===== Texto fornecido
Quinta, 02 de Abril de 2026
Follow Us

Quinta, 02 Abril 2026 19:53

Executivo declara guerra ao vandalismo e envia nova lei com caráter de urgência ao Parlamento

O Executivo angolano anunciou, esta quinta-feira, o reforço das medidas de combate ao vandalismo de bens públicos, tendo solicitado à Assembleia Nacional de Angola a apreciação urgente de uma nova proposta legislativa sobre vandalismo.

A informação foi avançada pelo ministro de Estado e chefe da Casa Militar do Presidente da República, Francisco Furtado, no final de uma reunião orientada pelo Chefe de Estado, João Lourenço, com os governadores das 21 províncias do país.

Segundo o governante, o encontro analisou com preocupação o agravamento dos actos de vandalismo contra equipamentos públicos e privados, bem como a expansão do garimpo ilegal de ouro e diamantes em várias regiões do território nacional.

Francisco Furtado explicou que o Executivo concluiu o processo de consulta pública para a revisão da legislação sobre vandalismo, depois de a lei anterior ter sido invalidada pelo Tribunal Constitucional de Angola. A nova proposta foi entretanto aprovada em Conselho de Ministros e remetida ao Parlamento com carácter de urgência.

Entre as medidas já em curso, destacou-se o encerramento de mais de 1.600 casas de pesagem, consideradas pelas autoridades como um factor de incentivo à prática de vandalismo, sobretudo contra infra-estruturas dos sectores da energia e das águas.

O ministro defendeu igualmente um maior envolvimento das administrações locais e das comunidades, através de acções de sensibilização, reforço da denúncia de actos criminosos e implementação efectiva da lei dos conselhos de vigilância comunitária.

Francisco Furtado apontou ainda fragilidades no sistema de justiça, referindo que alguns cidadãos detidos por vandalismo acabam por ser libertados em curto espaço de tempo e voltam a reincidir, situação que, segundo afirmou, exige maior articulação entre os órgãos de investigação e os tribunais.

Dados apresentados durante a reunião indicam que a província de Luanda concentra 54% dos casos de vandalismo registados no país, seguindo-se Icolo e Bengo, com quatro por cento, enquanto as restantes províncias representam cerca de 40% das ocorrências.

Relativamente ao garimpo ilegal, o ministro de Estado e chefe da Casa Militar do Presidente da República, Francisco Furtado, manifestou preocupação com a expansão da actividade em províncias como Cabinda, Huambo, Huíla, Cunene, Bié, Lunda Norte e Lunda Sul, sobretudo devido ao aumento da exploração de ouro em vários municípios, alertando para riscos graves como a propagação de doenças, incluindo a cólera, e acidentes mortais provocados por desabamentos de terras.
==========
===== Registos fornecidos
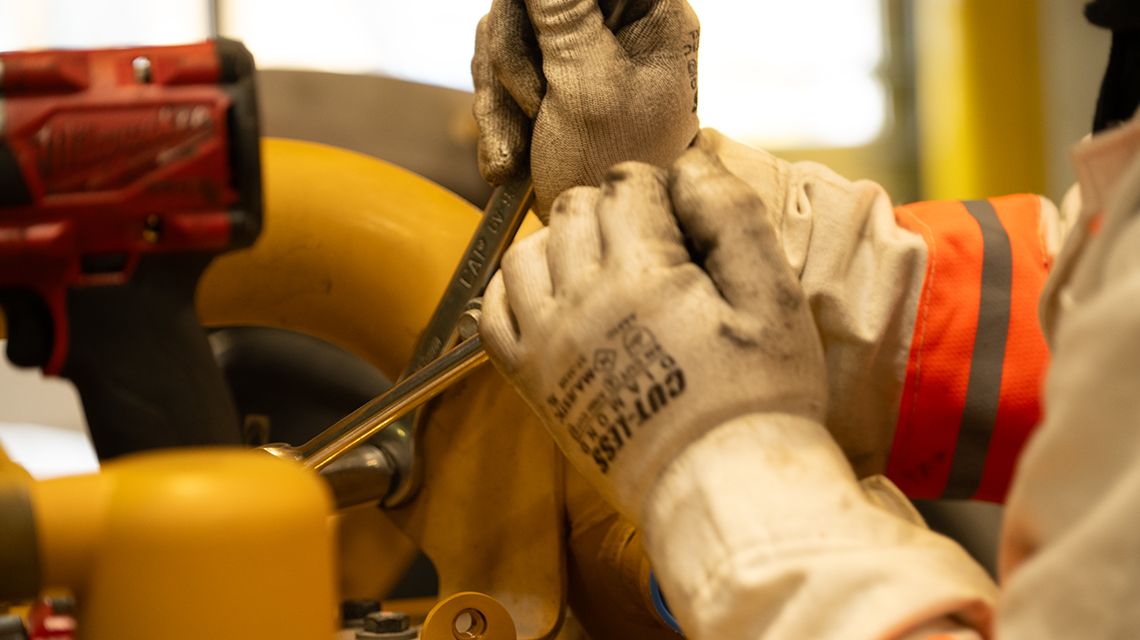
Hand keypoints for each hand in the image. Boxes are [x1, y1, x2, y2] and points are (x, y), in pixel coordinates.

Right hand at [472, 0, 700, 217]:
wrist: (598, 240)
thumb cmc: (610, 174)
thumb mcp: (588, 87)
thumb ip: (563, 10)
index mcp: (647, 12)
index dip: (538, 5)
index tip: (537, 42)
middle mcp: (615, 23)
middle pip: (531, 2)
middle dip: (512, 58)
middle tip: (532, 107)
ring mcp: (578, 52)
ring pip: (505, 32)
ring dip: (498, 95)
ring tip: (517, 150)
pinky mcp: (547, 81)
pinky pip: (496, 69)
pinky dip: (494, 113)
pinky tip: (509, 157)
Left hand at [479, 149, 825, 520]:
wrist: (721, 489)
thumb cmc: (760, 398)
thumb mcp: (775, 299)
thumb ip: (733, 218)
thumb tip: (690, 163)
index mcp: (643, 278)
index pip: (625, 185)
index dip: (656, 186)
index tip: (678, 215)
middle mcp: (581, 304)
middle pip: (573, 210)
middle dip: (610, 207)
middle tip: (648, 239)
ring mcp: (548, 345)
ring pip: (525, 252)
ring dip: (560, 241)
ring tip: (601, 264)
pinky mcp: (532, 383)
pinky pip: (493, 313)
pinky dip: (512, 289)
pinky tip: (551, 293)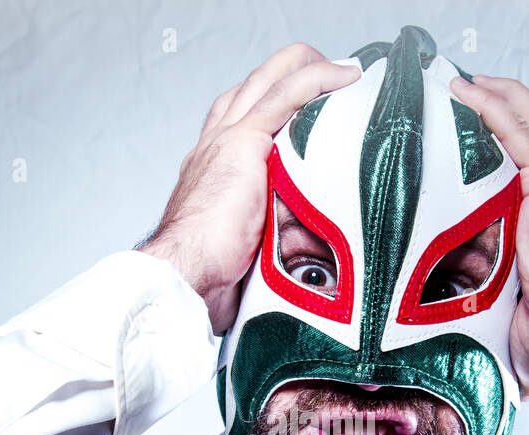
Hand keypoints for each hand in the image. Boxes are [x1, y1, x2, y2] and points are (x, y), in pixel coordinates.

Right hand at [139, 45, 360, 334]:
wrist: (185, 273)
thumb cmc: (206, 275)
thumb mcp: (242, 247)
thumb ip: (264, 234)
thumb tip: (302, 250)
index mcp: (208, 168)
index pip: (236, 119)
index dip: (266, 104)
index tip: (300, 107)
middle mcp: (212, 146)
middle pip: (249, 88)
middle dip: (288, 74)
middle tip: (325, 74)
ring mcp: (226, 140)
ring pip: (266, 81)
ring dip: (305, 66)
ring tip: (341, 69)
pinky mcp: (243, 143)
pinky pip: (285, 96)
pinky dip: (315, 79)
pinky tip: (342, 75)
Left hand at [450, 74, 528, 398]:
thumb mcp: (522, 328)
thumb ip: (503, 334)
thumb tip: (480, 373)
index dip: (507, 150)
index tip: (471, 140)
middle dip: (500, 110)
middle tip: (460, 97)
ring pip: (528, 121)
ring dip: (494, 96)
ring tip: (460, 82)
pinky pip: (518, 130)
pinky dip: (493, 106)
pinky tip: (467, 91)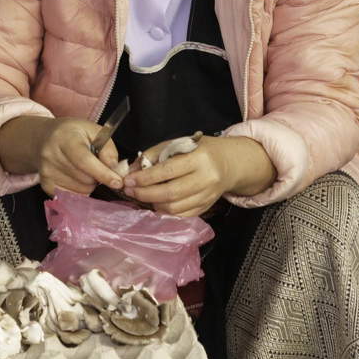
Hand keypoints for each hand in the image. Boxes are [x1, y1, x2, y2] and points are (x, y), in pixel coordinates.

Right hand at [0, 116, 122, 196]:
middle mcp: (52, 156)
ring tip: (84, 170)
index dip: (103, 173)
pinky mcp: (46, 185)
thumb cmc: (73, 133)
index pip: (84, 161)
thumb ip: (108, 149)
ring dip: (90, 184)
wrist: (44, 138)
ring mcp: (47, 172)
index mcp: (65, 139)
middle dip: (98, 176)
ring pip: (81, 190)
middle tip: (97, 166)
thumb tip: (115, 170)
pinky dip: (81, 190)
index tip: (118, 182)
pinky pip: (73, 197)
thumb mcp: (94, 131)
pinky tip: (77, 177)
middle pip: (85, 178)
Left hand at [122, 135, 275, 216]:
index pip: (167, 171)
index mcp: (199, 158)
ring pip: (175, 208)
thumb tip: (133, 170)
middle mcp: (206, 178)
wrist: (230, 163)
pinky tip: (157, 203)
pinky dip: (165, 211)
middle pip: (170, 193)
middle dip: (145, 194)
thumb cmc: (201, 150)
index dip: (145, 178)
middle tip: (131, 191)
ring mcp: (207, 195)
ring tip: (143, 196)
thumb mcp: (179, 143)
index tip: (129, 180)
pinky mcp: (206, 207)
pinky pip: (181, 215)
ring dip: (153, 204)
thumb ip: (155, 154)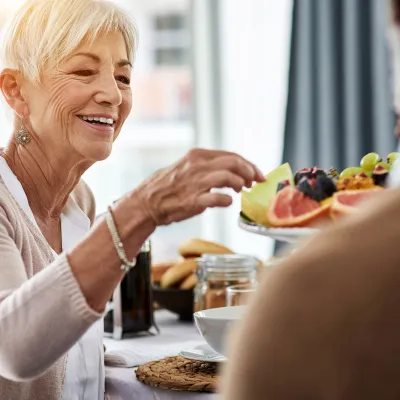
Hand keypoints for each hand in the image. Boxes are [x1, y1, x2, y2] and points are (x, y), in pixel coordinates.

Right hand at [135, 148, 264, 225]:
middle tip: (255, 182)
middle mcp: (198, 166)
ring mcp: (196, 183)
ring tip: (241, 191)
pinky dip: (227, 200)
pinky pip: (219, 198)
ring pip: (229, 177)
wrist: (147, 202)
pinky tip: (227, 202)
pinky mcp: (193, 200)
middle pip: (234, 163)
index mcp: (197, 155)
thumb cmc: (168, 186)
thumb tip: (232, 171)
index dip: (249, 165)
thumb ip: (208, 166)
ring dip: (240, 184)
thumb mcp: (187, 167)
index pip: (232, 155)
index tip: (257, 174)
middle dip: (250, 172)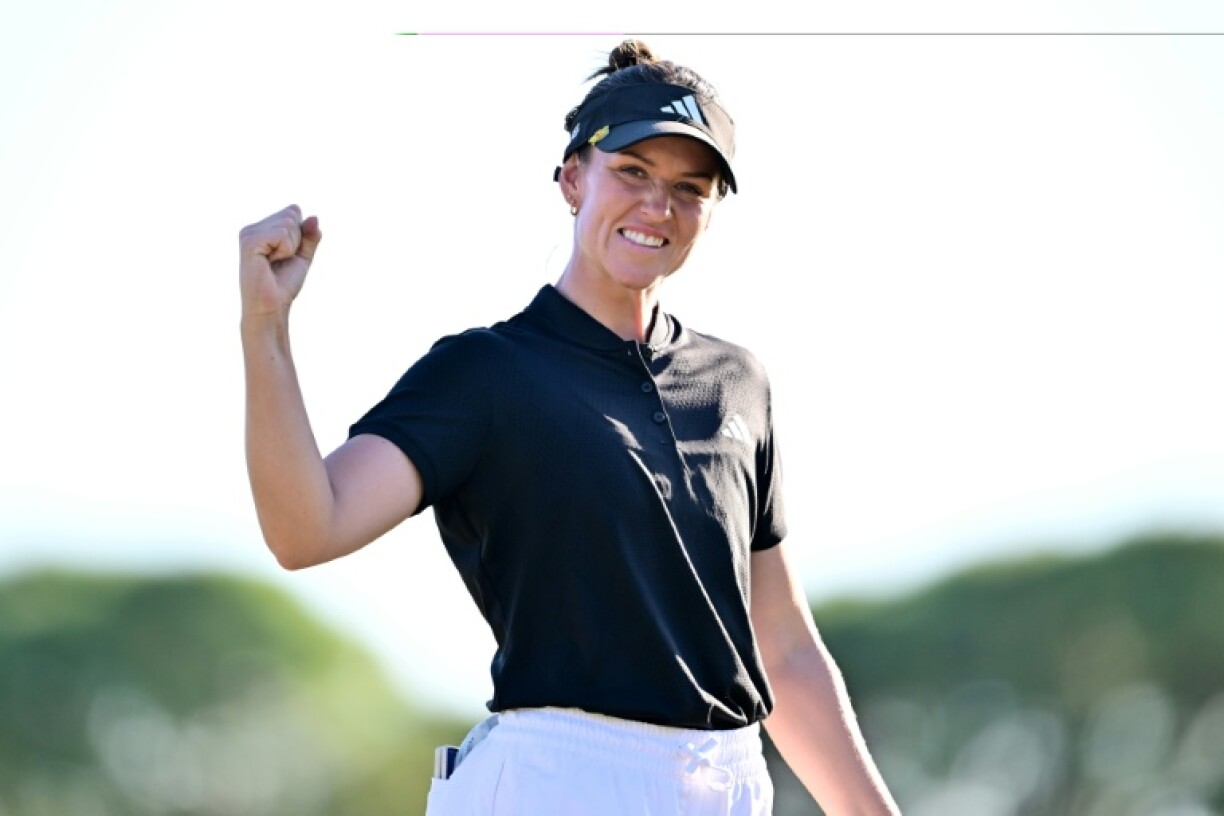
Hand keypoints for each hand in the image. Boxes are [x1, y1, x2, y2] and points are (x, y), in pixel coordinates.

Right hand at [238, 204, 322, 318]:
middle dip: (296, 240)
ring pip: (289, 223)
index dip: (301, 234)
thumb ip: (309, 236)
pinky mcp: (249, 241)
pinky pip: (282, 234)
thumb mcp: (302, 256)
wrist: (271, 307)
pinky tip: (270, 262)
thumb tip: (314, 217)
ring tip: (274, 262)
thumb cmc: (283, 284)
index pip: (293, 210)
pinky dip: (285, 250)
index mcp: (262, 228)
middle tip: (280, 260)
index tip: (286, 255)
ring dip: (290, 247)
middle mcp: (252, 227)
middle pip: (292, 214)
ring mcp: (249, 233)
==========
- Detalhes da tarefa
Segundo a notícia sobre o combate ao vandalismo em Angola, quantas casas de pesagem já foram encerradas? Os registos não têm qualquer papel neste exercício.

- Exercício concluído
Mais de 1.600 casas de pesagem.